Over the span of several hours, we experienced an increase in cache reads from disk into memory. This indicated the dataset was larger than what fit into RAM and required having to move data in and out, as indicated by the below chart for a replset (MongoDB replica set) secondary (following the leftmost brown line).



Figure 2: The above chart shows cache pressure on the cluster primary following deployment of v3.5, and also going into service instability.  Vertical lines represent instance restarts and leadership changes.  The blue line trends up as cache read pressure increases, until the instance can no longer keep up with both request and replication load.  The green line shows writes to disk, which also contributed to I/O issues.

Upon taking a closer look at cache behavior, we saw a sudden steep increase in the rate at which dirty cache was being accumulated (as seen in Figure 2). This was caused by heavy mutations and reads to the dataset, and, at our tipping point, I/O increased to a point of saturation.


Figure 3: The above chart (times in PST) shows steady dirty cache (data written to RAM yet to be written to disk) on the cluster primary during the initial event.  This is a clear indicator that DB mutations were occuring at such a rate that exceeded server capacity.  At approximately 29GB of unsaved data, the mongod begins to have communication issues with the rest of the cluster.

We found that this cache pressure was sufficient to overload the current standing primary of our replica set, triggering leader elections.  

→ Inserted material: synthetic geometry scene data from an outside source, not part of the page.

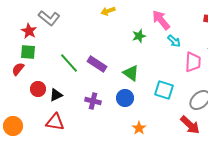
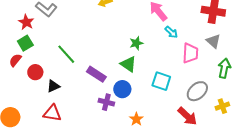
green star: (139, 36) -> (136, 43), moved
green square: (28, 52) -> (25, 43), turned -35
purple rectangle: (97, 64) -> (96, 74), moved
red circle: (38, 89) -> (35, 72), moved
purple cross: (93, 101) -> (106, 102), moved

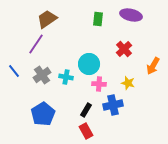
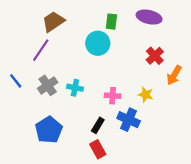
red cross: (124, 49) -> (155, 56), moved
cyan circle: (89, 64) -> (98, 43), moved
blue cross: (113, 105) -> (129, 120), turned 36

We gathered logs and metrics and provided them to MongoDB Support for analysis.  Their investigation started with what occurred in the hours leading up to our main availability issues.  They were able to confirm that our last Fortnite release dramatically changed the cache behavior, with page eviction occuring much more frequently due to increased reads into cache. This continued to progress until the cluster could no longer support the load, at which time it started to take longer to process queries, causing the client application to surge in creating TCP connections.


Figure 4: MongoDB’s Professional Services team provided the above chart of our cluster’s issues between application deployment (A), and the DB beginning to have availability issues (B).  This chart also shows the increase in cache pressure, in particular the number of evicted pages on the primary server increases to 4.5x baseline before issues start.

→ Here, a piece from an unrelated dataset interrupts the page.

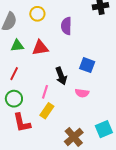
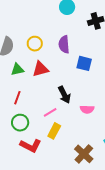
yellow circle: (37, 14) -> (35, 44), moved
blue square: (87, 65) -> (84, 63), moved
pink line: (45, 92) -> (50, 112), turned 48
red L-shape: (22, 123) -> (31, 146), turned -45

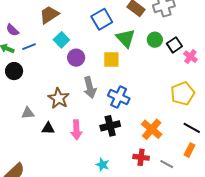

From this point onward, our efforts turned to applying our lessons learned from partnering with several groups within MongoDB, primarily the Professional Services and Technical Services teams. Since the launch of Fortnite we have learned and applied many best practices and performance improvements in order to get the best scaling and availability characteristics out of MongoDB; our growth required it! 

Connection Storms
Our short connection timeouts to Mongo resulted in rapid connection churn and when the database performance became degraded, the number of connections to the database from the application spiked rapidly. These spikes caused us to hit maximum configured connection limits. When maximum connections were reached, even intra-replset communication failed causing nodes to drop in and out of a healthy state. These connection storms caused a cascading failure across our Mongo replica set.

We bumped socketTimeoutMS up to 30 sec from 200 ms to help mitigate connection thrashing on the DB side during issues. Previously, it was used as a primary timeout setting to mitigate slow query hiccups. On average majority of our lookup queries are handled under 10ms.

We also started passing ‘maxTimeMS = 500ms’ with queries as a new query timeout setting.  Rather than preemptively closing the connection after 200 ms, the database will terminate the operation after the maxTimeMS interval, keeping the connection open helping to mitigate connection storms during performance issues such as these.

We also moved to use mongos (MongoDB Shard Router), which has more connection controls for accessing to the mongod (primary daemon process for the MongoDB system) than the DB driver, to try and improve our Mongo connection handling.